Defense stocks Raytheon Technologies, Lockheed Martin Corp, General Dynamics Corp, Northrop Grumman and L3Harris Technologies gained between 3.1% and 4.6% following news that Germany would increase its military spending.

At 10:07 a.m. ET, the Dow Jones Industrial Average dropped 442.67 points, or 1.30%, to 33,616.08 and the S&P 500 fell 44.39 points, or 1.01%, to 4,340.26.

The Nasdaq Composite slipped 81.87 points, or 0.60%, to 13,612.75, still faring better than its peers, thanks to support from Tesla and cybersecurity stocks.

Palo Alto Networks, Fortinet, Zscaler and CrowdStrike Holdings climbed between 1.5% and 5.3%.

The CBOE volatility index, also known as Wall Street's fear gauge, was last trading at 30.73.

Delta Air Lines Inc dropped 4.8% to lead losses among the airline stocks after Russia closed its airspace to airlines from 36 countries in response Ukraine-related sanctions targeting its aviation sector.

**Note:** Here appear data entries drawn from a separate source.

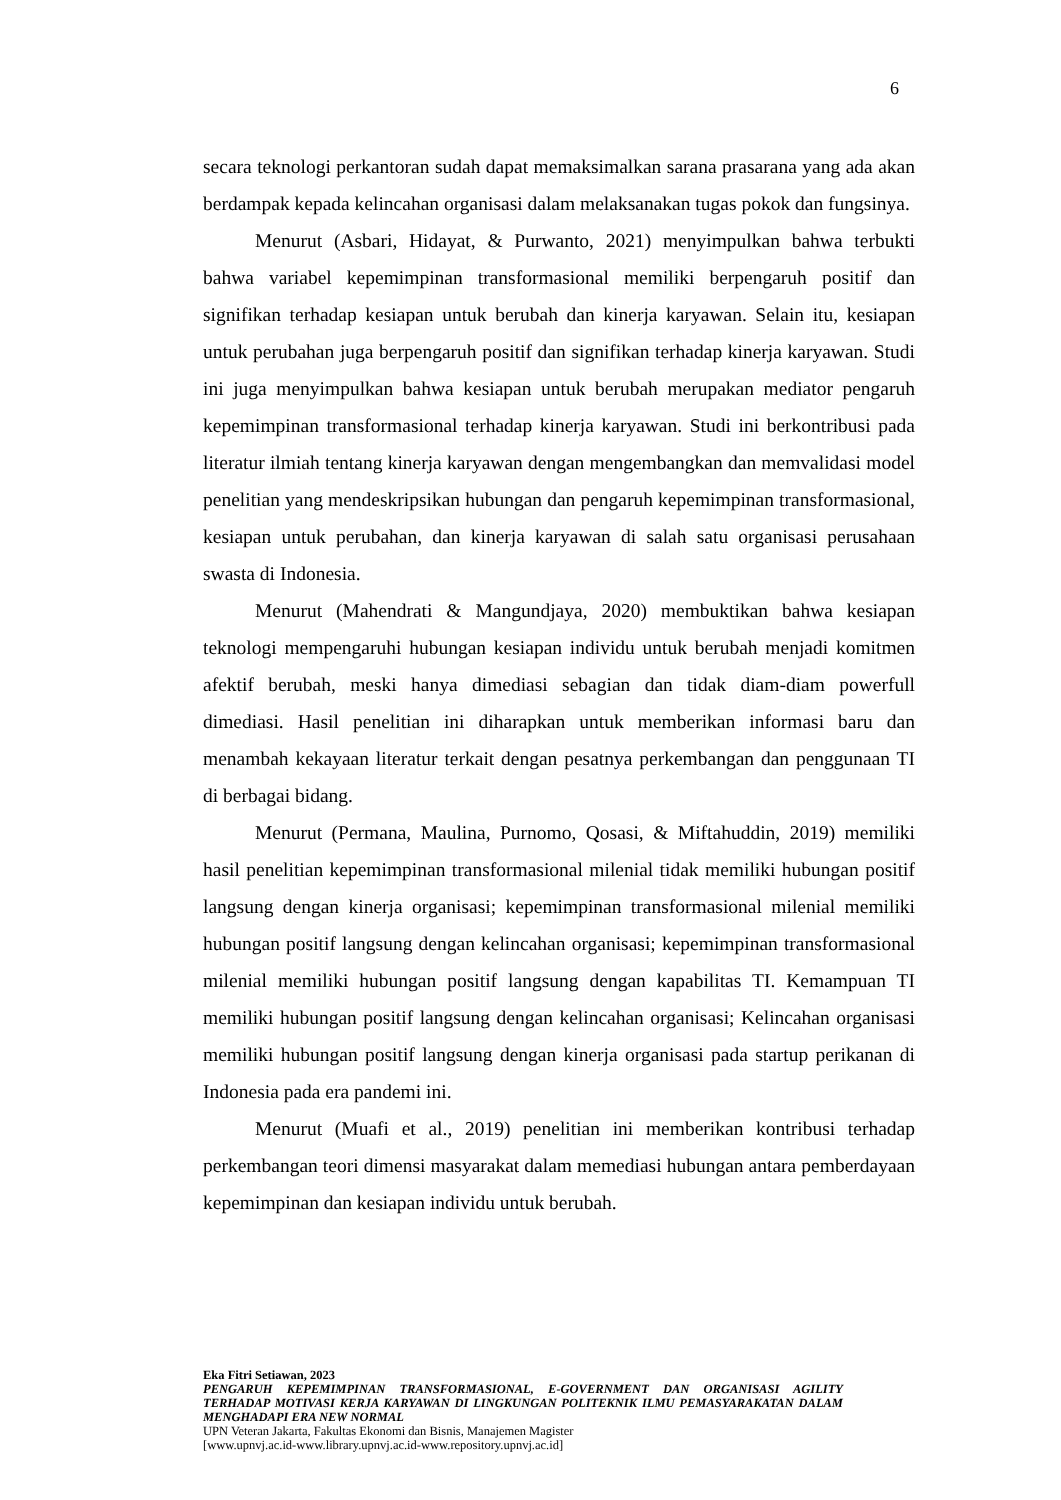6
secara teknologi perkantoran sudah dapat memaksimalkan sarana prasarana yang ada akan berdampak kepada kelincahan organisasi dalam melaksanakan tugas pokok dan fungsinya.
Menurut (Asbari, Hidayat, & Purwanto, 2021) menyimpulkan bahwa terbukti bahwa variabel kepemimpinan transformasional memiliki berpengaruh positif dan signifikan terhadap kesiapan untuk berubah dan kinerja karyawan. Selain itu, kesiapan untuk perubahan juga berpengaruh positif dan signifikan terhadap kinerja karyawan. Studi ini juga menyimpulkan bahwa kesiapan untuk berubah merupakan mediator pengaruh kepemimpinan transformasional terhadap kinerja karyawan. Studi ini berkontribusi pada literatur ilmiah tentang kinerja karyawan dengan mengembangkan dan memvalidasi model penelitian yang mendeskripsikan hubungan dan pengaruh kepemimpinan transformasional, kesiapan untuk perubahan, dan kinerja karyawan di salah satu organisasi perusahaan swasta di Indonesia.
Menurut (Mahendrati & Mangundjaya, 2020) membuktikan bahwa kesiapan teknologi mempengaruhi hubungan kesiapan individu untuk berubah menjadi komitmen afektif berubah, meski hanya dimediasi sebagian dan tidak diam-diam powerfull dimediasi. Hasil penelitian ini diharapkan untuk memberikan informasi baru dan menambah kekayaan literatur terkait dengan pesatnya perkembangan dan penggunaan TI di berbagai bidang.
Menurut (Permana, Maulina, Purnomo, Qosasi, & Miftahuddin, 2019) memiliki hasil penelitian kepemimpinan transformasional milenial tidak memiliki hubungan positif langsung dengan kinerja organisasi; kepemimpinan transformasional milenial memiliki hubungan positif langsung dengan kelincahan organisasi; kepemimpinan transformasional milenial memiliki hubungan positif langsung dengan kapabilitas TI. Kemampuan TI memiliki hubungan positif langsung dengan kelincahan organisasi; Kelincahan organisasi memiliki hubungan positif langsung dengan kinerja organisasi pada startup perikanan di Indonesia pada era pandemi ini.
Menurut (Muafi et al., 2019) penelitian ini memberikan kontribusi terhadap perkembangan teori dimensi masyarakat dalam memediasi hubungan antara pemberdayaan kepemimpinan dan kesiapan individu untuk berubah.
Eka Fitri Setiawan, 2023
PENGARUH KEPEMIMPINAN TRANSFORMASIONAL, E-GOVERNMENT DAN ORGANISASI AGILITY TERHADAP MOTIVASI KERJA KARYAWAN DI LINGKUNGAN POLITEKNIK ILMU PEMASYARAKATAN DALAM MENGHADAPI ERA NEW NORMAL
UPN Veteran Jakarta, Fakultas Ekonomi dan Bisnis, Manajemen Magister
[www.upnvj.ac.id-www.library.upnvj.ac.id-www.repository.upnvj.ac.id]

First Horizon Corp surged 29.5% after TD Bank Group offered to acquire the U.S. bank in an all-cash deal valued at $13.4 billion.

Declining issues outnumbered advancers for a 1.89-to-1 ratio on the NYSE and a 1.62-to-1 ratio on the Nasdaq.

The S&P index recorded 12 new 52-week highs and 4 new lows, while the Nasdaq recorded 26 new highs and 46 new lows.